喪女の結婚

あるいは幽霊を見ないこと

ソの音の雨、あるいはライカ犬どもの検診

夢を見た。悪夢だった。週末火星に何かの病気を手術しに行かなくっちゃいけなくって、多分いぼ痔とかそういうちょっと人にいうには憚られる系の病気で、もしここで死んだなら会社の人にどう思われるんだろうかって思いながらロケットに乗り込んだ。

ロケットから、病院のある大きなステーションに移らないといけなくて、もし移動中に宇宙の藻屑になったり窒息死したらどうしようかと想像するとすごく怖くなった。このロケットの外には酸素がないと思うだけですごくドキドキして息苦しくなった。

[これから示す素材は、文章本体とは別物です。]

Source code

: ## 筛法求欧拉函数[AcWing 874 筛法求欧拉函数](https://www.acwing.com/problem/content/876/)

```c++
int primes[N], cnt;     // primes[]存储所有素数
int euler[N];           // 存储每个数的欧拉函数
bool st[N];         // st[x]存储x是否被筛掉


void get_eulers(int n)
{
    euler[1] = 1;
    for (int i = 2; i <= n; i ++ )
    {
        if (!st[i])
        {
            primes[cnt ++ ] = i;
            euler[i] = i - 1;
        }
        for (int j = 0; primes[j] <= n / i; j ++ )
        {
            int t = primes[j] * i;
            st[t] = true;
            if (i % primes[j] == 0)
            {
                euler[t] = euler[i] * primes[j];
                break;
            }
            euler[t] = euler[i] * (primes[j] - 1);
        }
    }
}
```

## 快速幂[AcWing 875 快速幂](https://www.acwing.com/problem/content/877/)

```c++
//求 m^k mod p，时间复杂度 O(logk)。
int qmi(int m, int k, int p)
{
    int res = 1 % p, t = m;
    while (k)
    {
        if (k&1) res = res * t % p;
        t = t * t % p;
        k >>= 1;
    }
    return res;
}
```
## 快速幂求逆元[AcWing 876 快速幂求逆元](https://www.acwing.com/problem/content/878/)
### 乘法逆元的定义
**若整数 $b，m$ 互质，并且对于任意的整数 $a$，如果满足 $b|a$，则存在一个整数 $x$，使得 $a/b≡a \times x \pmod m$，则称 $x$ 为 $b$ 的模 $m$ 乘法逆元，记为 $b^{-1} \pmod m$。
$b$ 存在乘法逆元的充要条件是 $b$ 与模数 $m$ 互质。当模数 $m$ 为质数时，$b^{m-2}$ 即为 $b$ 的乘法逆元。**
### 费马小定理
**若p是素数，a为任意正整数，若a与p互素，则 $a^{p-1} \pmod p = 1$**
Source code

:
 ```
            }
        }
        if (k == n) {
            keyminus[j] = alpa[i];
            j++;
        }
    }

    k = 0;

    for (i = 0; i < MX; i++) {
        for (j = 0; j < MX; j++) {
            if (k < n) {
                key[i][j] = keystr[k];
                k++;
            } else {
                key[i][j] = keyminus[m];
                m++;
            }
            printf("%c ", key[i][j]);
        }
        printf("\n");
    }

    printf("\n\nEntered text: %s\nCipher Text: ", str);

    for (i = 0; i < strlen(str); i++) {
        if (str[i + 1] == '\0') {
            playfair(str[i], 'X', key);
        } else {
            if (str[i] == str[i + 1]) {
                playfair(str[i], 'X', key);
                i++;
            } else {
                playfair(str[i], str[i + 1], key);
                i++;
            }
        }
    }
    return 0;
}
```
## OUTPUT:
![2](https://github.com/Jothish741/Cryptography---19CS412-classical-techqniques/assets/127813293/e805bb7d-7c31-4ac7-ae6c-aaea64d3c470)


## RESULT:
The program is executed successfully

多分、実際には肥満なので無呼吸状態に陥っていたのではないかと思う。だから息苦しかったのだろう。

でも実際ロケットから移動してみると窒息しなかったので安心したところまで夢の世界で、そこから現実の世界へ移行した。

既に朝の7時で、外から低いソの音がした。窓から見ると空に大きな金属パイプが横たわっていて、そこから響いているのだ。パイプには一列に細かな穴が空いていて、そこから水が滴り落ちている。そして地上は雨である。

と思ったら、家族がトイレの水を流した音の振動が、変に部屋の中に響いていただけだった。本当の現実へ帰ってきて安堵した。もう7時20分だった。こんなくだらないことを繰り返して、また遅刻しそうになる。雨が降ってきた。